• _TASK TO COMPLETE_: Emit an exact copy of the lines running from the start of the records to the line containing "right elbow: (340, 648)", both included.

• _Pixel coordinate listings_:
========
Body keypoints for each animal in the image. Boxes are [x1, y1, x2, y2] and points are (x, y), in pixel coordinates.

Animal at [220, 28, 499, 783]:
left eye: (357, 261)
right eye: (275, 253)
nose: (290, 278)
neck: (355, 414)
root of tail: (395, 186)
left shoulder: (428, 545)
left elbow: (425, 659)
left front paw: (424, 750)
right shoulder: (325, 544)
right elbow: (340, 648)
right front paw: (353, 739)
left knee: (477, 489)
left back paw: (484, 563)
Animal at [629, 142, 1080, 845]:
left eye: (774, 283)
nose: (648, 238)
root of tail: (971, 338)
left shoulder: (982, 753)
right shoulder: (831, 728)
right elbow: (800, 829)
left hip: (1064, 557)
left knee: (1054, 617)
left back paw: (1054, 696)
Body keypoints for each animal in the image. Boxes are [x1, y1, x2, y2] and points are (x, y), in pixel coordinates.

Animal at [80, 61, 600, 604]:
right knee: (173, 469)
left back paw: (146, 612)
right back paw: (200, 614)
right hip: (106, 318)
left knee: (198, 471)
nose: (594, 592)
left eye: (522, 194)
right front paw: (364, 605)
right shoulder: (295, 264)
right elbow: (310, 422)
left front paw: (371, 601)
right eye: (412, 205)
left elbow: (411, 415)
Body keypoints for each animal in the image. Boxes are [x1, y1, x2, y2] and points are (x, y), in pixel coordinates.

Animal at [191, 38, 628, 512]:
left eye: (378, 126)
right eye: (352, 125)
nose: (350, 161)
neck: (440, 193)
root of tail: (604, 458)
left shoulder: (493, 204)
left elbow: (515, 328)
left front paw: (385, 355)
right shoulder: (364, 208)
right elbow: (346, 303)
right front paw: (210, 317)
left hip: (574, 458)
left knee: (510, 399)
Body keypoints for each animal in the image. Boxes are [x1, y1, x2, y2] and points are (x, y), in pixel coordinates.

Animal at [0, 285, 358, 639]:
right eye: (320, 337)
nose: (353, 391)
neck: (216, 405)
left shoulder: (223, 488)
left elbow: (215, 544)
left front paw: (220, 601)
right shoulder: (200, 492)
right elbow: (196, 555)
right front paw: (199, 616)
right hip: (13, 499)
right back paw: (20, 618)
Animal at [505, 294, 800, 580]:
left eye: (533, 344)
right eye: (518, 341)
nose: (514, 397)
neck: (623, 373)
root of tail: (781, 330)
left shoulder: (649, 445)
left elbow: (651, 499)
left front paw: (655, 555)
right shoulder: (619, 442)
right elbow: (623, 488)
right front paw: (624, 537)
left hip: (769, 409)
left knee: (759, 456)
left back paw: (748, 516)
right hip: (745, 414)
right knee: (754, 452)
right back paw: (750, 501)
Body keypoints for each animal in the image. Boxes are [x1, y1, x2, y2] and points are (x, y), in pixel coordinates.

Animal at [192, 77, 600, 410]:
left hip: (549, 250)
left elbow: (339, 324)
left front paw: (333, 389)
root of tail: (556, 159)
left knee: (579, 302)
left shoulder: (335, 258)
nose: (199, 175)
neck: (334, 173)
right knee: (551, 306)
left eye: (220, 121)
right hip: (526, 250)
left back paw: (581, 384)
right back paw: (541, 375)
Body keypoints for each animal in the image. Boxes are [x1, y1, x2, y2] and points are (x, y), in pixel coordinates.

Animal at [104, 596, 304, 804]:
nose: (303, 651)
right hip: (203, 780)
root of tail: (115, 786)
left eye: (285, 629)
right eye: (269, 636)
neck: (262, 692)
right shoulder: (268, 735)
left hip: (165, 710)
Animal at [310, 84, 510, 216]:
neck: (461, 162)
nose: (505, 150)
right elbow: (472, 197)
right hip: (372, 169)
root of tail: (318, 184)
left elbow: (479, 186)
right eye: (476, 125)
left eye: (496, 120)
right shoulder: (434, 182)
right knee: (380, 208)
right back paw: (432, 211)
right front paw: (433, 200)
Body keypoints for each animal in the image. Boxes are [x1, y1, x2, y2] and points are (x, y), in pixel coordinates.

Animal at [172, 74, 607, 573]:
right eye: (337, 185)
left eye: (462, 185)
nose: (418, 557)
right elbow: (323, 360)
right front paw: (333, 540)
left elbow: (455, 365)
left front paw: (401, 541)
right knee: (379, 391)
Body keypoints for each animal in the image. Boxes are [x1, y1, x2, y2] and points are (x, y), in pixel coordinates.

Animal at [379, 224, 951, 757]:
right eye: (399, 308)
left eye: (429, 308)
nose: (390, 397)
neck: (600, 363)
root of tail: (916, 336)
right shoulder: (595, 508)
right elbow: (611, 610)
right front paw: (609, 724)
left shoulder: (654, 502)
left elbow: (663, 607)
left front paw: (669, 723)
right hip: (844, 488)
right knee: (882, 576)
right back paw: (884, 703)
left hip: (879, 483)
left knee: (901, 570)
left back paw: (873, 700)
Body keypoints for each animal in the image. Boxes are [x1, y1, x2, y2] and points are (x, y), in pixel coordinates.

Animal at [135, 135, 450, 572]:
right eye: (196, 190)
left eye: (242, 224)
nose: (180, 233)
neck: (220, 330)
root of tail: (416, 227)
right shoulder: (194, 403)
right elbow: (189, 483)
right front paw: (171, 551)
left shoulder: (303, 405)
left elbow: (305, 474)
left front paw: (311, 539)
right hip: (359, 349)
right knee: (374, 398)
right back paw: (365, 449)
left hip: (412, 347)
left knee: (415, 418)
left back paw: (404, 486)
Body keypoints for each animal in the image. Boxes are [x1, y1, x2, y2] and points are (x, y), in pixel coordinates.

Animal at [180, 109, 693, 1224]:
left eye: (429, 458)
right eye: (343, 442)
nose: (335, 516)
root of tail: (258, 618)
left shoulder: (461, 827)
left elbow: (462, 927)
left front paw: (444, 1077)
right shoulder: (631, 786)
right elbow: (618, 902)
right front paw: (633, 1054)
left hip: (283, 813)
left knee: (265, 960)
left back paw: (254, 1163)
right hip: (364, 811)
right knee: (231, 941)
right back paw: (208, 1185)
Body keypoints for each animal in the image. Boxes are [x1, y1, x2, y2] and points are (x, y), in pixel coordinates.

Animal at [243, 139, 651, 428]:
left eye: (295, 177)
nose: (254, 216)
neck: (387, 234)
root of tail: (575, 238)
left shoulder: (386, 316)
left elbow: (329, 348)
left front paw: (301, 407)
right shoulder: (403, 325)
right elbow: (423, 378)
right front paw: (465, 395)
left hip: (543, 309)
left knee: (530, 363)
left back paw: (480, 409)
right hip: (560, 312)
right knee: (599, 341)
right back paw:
========
• _REPLY TO THE EXERCISE_:
Body keypoints for each animal in the image. Boxes are [x1, y1, x2, y2] and points are (x, y), in pixel coordinates.

Animal at [220, 28, 499, 783]:
left eye: (357, 261)
right eye: (275, 253)
nose: (290, 278)
neck: (355, 414)
root of tail: (395, 186)
left shoulder: (428, 545)
left elbow: (425, 659)
left front paw: (424, 750)
right shoulder: (325, 544)
right elbow: (340, 648)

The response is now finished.